Where in the data below does the word "Medium" appear? Copy every line that has it.

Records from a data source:
[Start of section]

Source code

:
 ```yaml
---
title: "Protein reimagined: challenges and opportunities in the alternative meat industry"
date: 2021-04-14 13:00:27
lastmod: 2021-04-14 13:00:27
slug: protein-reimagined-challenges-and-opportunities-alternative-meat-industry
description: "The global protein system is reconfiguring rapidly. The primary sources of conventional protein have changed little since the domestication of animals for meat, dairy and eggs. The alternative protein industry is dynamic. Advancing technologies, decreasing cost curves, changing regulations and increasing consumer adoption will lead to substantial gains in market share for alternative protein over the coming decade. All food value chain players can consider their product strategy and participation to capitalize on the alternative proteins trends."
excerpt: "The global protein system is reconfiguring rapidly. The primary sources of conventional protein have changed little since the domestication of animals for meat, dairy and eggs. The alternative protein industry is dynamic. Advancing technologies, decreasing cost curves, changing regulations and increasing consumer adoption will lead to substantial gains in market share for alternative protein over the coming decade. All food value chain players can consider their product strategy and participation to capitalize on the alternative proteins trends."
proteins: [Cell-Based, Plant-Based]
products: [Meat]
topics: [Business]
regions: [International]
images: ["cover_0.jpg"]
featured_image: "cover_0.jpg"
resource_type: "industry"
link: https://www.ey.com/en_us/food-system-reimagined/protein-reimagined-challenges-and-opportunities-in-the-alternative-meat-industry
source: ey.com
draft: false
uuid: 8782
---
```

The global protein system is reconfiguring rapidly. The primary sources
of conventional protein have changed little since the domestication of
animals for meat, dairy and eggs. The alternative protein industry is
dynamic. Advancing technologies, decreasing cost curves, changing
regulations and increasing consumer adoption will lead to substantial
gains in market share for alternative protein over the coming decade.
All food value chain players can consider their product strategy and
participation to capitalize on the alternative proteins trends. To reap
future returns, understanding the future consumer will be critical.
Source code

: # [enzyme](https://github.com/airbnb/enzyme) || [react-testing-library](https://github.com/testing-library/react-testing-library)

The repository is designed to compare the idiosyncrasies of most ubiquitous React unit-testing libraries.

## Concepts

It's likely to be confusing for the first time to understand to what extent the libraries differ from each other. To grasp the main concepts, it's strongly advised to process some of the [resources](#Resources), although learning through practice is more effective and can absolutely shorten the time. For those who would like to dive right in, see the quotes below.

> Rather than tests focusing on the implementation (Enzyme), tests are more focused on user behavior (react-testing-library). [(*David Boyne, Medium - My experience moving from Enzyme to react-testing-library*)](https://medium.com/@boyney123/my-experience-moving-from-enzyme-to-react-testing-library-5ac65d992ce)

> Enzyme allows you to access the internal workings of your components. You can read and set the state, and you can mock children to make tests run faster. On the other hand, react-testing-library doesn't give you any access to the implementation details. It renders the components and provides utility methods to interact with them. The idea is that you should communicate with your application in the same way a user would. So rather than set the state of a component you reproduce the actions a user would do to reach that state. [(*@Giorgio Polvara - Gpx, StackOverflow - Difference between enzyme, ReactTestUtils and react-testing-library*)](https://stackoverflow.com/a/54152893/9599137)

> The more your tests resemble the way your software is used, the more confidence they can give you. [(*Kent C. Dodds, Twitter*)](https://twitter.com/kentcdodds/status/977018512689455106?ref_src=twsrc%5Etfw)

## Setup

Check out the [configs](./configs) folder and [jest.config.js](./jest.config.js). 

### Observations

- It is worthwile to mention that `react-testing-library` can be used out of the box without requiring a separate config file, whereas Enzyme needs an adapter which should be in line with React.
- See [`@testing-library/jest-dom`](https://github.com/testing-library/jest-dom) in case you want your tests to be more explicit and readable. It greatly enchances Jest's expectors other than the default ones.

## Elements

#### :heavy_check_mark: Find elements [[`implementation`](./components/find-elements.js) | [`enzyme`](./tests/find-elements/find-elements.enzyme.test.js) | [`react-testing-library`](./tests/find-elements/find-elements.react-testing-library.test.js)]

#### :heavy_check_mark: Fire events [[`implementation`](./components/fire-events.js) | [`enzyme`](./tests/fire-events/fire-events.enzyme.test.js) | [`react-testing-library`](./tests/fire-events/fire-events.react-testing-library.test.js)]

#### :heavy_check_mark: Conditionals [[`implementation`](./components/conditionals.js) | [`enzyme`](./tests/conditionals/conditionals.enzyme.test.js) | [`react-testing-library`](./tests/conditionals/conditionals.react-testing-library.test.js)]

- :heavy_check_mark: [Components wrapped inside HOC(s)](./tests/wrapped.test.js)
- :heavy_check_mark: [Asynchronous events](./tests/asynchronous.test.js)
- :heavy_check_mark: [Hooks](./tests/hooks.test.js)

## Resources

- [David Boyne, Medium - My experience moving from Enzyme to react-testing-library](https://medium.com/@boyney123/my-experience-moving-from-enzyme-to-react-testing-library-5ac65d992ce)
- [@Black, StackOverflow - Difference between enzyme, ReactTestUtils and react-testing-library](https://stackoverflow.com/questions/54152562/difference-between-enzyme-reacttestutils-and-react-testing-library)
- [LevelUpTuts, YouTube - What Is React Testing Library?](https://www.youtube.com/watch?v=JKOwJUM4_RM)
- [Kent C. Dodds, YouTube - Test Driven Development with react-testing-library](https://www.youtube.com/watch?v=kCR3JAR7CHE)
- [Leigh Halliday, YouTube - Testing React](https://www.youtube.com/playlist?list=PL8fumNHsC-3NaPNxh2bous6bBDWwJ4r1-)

[End of section]

§ WRITTEN SOLUTION
> Rather than tests focusing on the implementation (Enzyme), tests are more focused on user behavior (react-testing-library). [(*David Boyne, Medium - My experience moving from Enzyme to react-testing-library*)](https://medium.com/@boyney123/my-experience-moving-from-enzyme-to-react-testing-library-5ac65d992ce)
- [David Boyne, Medium - My experience moving from Enzyme to react-testing-library](https://medium.com/@boyney123/my-experience-moving-from-enzyme-to-react-testing-library-5ac65d992ce)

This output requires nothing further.